■ **Description of the task**: Only lines with the word "Hinton" belong in the answer; copy them from the records below.

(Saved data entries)
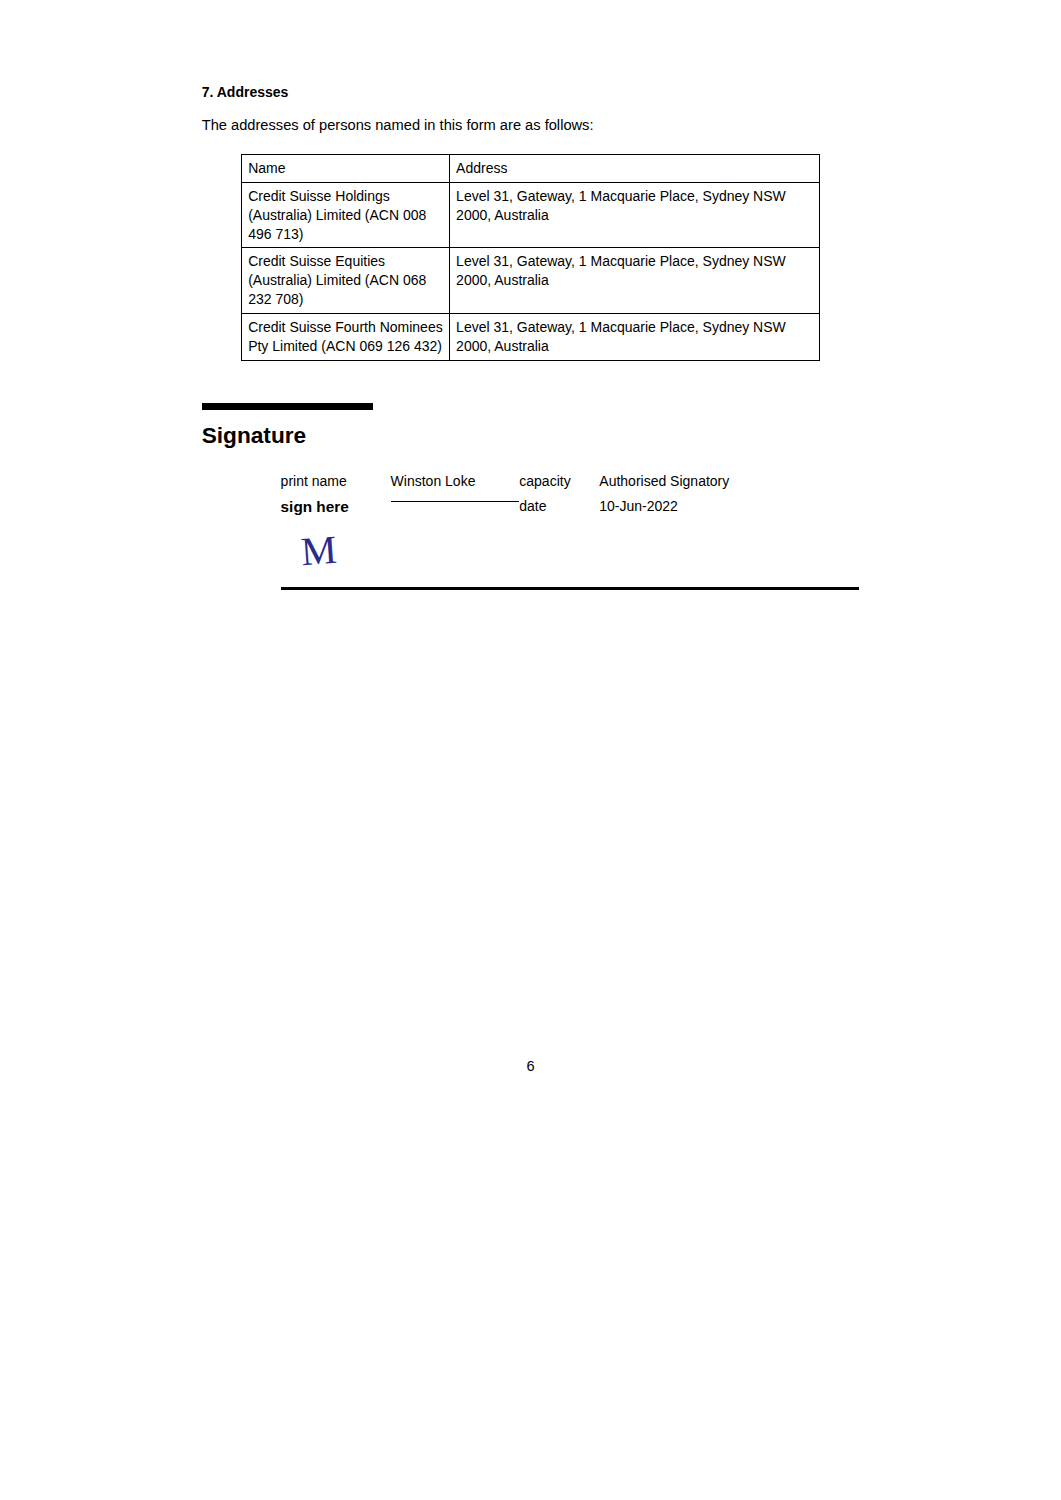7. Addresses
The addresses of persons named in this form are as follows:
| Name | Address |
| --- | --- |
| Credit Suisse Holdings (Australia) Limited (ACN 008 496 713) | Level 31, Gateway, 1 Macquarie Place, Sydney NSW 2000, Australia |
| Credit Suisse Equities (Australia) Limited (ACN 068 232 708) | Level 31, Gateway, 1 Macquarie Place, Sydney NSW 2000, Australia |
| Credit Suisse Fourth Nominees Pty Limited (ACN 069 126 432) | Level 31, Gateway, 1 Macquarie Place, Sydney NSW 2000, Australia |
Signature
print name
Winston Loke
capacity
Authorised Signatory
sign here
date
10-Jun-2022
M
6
==
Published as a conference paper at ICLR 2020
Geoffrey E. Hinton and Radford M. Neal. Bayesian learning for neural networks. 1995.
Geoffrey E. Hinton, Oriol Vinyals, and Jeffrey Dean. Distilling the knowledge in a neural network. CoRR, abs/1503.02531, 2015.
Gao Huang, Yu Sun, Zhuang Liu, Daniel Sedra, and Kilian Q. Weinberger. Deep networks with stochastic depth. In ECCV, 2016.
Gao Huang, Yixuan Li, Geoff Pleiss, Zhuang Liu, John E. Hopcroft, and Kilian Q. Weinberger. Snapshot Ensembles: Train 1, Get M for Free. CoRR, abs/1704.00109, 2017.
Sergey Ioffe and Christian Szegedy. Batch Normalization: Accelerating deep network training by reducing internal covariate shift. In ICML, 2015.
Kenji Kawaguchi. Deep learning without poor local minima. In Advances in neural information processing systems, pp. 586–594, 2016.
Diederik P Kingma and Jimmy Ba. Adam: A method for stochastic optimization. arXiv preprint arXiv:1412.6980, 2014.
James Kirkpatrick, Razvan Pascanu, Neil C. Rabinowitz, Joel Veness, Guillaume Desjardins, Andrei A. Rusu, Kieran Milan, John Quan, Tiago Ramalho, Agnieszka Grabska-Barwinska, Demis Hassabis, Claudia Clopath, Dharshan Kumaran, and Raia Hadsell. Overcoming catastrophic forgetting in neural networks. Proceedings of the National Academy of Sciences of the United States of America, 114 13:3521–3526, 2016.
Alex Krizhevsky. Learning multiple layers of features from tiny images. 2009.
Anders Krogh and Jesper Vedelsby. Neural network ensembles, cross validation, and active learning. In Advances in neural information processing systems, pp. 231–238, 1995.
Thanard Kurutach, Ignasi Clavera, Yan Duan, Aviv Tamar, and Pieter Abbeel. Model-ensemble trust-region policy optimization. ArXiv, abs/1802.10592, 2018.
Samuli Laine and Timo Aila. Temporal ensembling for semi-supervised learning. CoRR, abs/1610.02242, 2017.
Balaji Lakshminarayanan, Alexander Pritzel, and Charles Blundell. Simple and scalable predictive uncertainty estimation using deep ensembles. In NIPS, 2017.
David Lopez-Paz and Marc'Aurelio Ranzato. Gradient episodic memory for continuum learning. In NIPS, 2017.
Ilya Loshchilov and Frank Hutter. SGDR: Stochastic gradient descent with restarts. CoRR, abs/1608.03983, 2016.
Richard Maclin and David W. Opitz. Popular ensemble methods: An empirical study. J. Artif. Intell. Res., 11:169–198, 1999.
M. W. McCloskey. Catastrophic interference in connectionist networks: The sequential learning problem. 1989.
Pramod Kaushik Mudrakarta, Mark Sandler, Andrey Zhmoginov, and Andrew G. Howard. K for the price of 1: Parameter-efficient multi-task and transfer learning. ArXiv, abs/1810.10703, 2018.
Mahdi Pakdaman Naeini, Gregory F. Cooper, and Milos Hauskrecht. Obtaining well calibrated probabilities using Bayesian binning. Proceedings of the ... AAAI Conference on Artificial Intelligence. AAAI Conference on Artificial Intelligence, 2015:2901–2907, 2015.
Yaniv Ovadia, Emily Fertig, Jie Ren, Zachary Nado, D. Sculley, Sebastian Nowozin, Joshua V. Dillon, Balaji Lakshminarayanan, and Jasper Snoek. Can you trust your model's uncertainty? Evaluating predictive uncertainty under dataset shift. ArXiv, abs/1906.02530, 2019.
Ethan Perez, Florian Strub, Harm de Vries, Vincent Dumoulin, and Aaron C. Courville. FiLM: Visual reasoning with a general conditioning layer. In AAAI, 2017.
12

■ **Task output**:
Geoffrey E. Hinton and Radford M. Neal. Bayesian learning for neural networks. 1995.
Geoffrey E. Hinton, Oriol Vinyals, and Jeffrey Dean. Distilling the knowledge in a neural network. CoRR, abs/1503.02531, 2015.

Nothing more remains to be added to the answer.